From Tallinn Square, you can take many different paths and if you spend most of your day in labyrinthine Old Town like we did, you’ll most likely find yourself coming back there again and again. If you go in one direction, you’ll find yourself at the opulent Russian Orthodox church, St. Alexander Nevsky Cathedral; taking another, however, will lead you down to Lutheranism, to the Cathedral of St. Mary the Virgin. It’s funny to think how closely all of these churches stand to one another, but how different their doctrines and architecture are.
We also made our way to the Russian “section” of town, where there’s a weekly flea market. Walking through it, I could see myself back in 2004 in Petersburg, going from stand to stand at the local rynok (market) with Frida, my host mother. The smells were the same–marinated vegetables, sausage, berries, leather and alcohol–and the people, strangely enough, seemed to be so, too. The babushki (elderly women, not, as in Pittsburghese, headscarves as I once wrote on a Russian exam) were selling their knitted shawls and the men were trying to get rid of dated technology. But if you looked closely enough, there were treasures to be found.
The shopping started to wear us out a bit and we soon decided to head back to–you guessed it!–Tallinn Square for lunch.
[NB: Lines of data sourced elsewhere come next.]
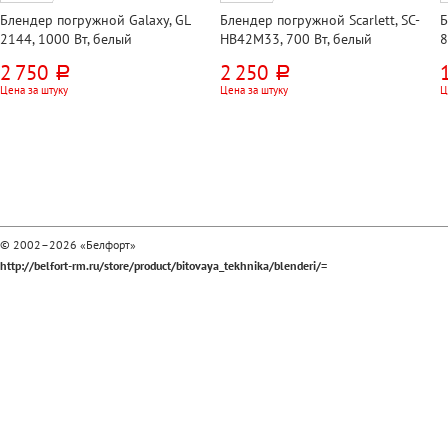
Блендер погружной Galaxy, GL
Блендер погружной Scarlett, SC-
Б
2144, 1000 Вт, белый
HB42M33, 700 Вт, белый
8
2 750
2 250
руб.
руб.
Цена за штуку
Цена за штуку
Ц
© 2002–2026 «Белфорт»
http://belfort-rm.ru/store/product/bitovaya_tekhnika/blenderi/=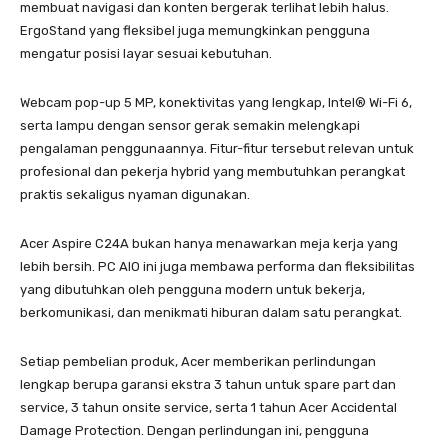
membuat navigasi dan konten bergerak terlihat lebih halus.
ErgoStand yang fleksibel juga memungkinkan pengguna
mengatur posisi layar sesuai kebutuhan.
Webcam pop-up 5 MP, konektivitas yang lengkap, Intel® Wi-Fi 6,
serta lampu dengan sensor gerak semakin melengkapi
pengalaman penggunaannya. Fitur-fitur tersebut relevan untuk
profesional dan pekerja hybrid yang membutuhkan perangkat
praktis sekaligus nyaman digunakan.
Acer Aspire C24A bukan hanya menawarkan meja kerja yang
lebih bersih. PC AIO ini juga membawa performa dan fleksibilitas
yang dibutuhkan oleh pengguna modern untuk bekerja,
berkomunikasi, dan menikmati hiburan dalam satu perangkat.
Setiap pembelian produk, Acer memberikan perlindungan
lengkap berupa garansi ekstra 3 tahun untuk spare part dan
service, 3 tahun onsite service, serta 1 tahun Acer Accidental
Damage Protection. Dengan perlindungan ini, pengguna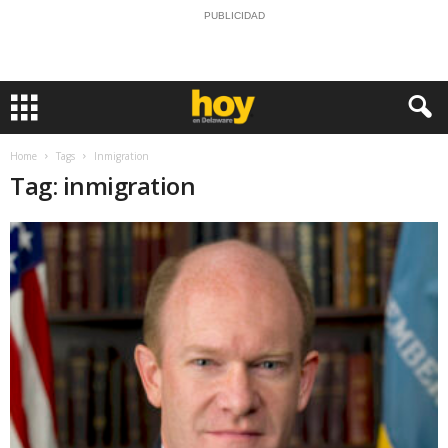
PUBLICIDAD
Home
Tags
Inmigration
Tag: inmigration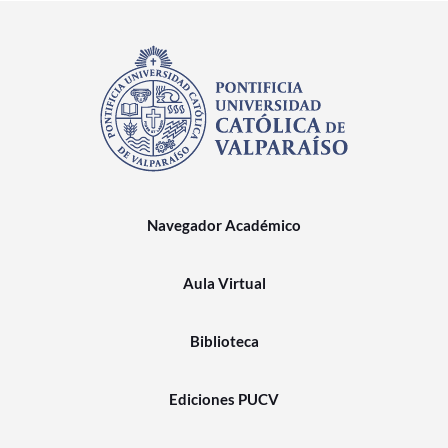
Navegador Académico
Aula Virtual
Biblioteca
Ediciones PUCV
We found a cute little place, Kaerajaan, which promised “modern Estonian fare.” To be entirely honest, I’m not sure I would know what traditional Estonian fare would consist of (meat/fish and potatoes?), but I figured that anything in the food world that touts itself as modern these days includes a) local ingredients, b) some reworking of classic dishes that might include things like foam and c) gorgeous presentation. In this case, it was all of the above. I had herring lasagna with a chive-basil pesto, which was a stick-to-your-bones, pleasantly heavy cheesy concoction packed with carrots. The herbs did wonders for the salty fish. Also to my great pleasure, they had mulled wine (the friendly waiter even smiled at my absurd attempt to pronounce “glgg”) and, when I asked for water, it came with cranberries in it. This is what I meant about aesthetic presentation and attention to detail. It’s almost too pretty to eat.
The rest of the day passed in a blur of shopping. There were so many things I would have loved to buy, but ever since the move I really have felt somewhat differently about things. I now ask myself, “Do you really need this?” In the case of Cheburashka earrings, the answer is yes. In the case of a lovely candle holder that looks like a meringue or a tiny decorative tree made of amber, the answer is no. At least, not now.
Photos are one of the best souvenirs, not to mention memories. And I can safely say that I have an abundance of both.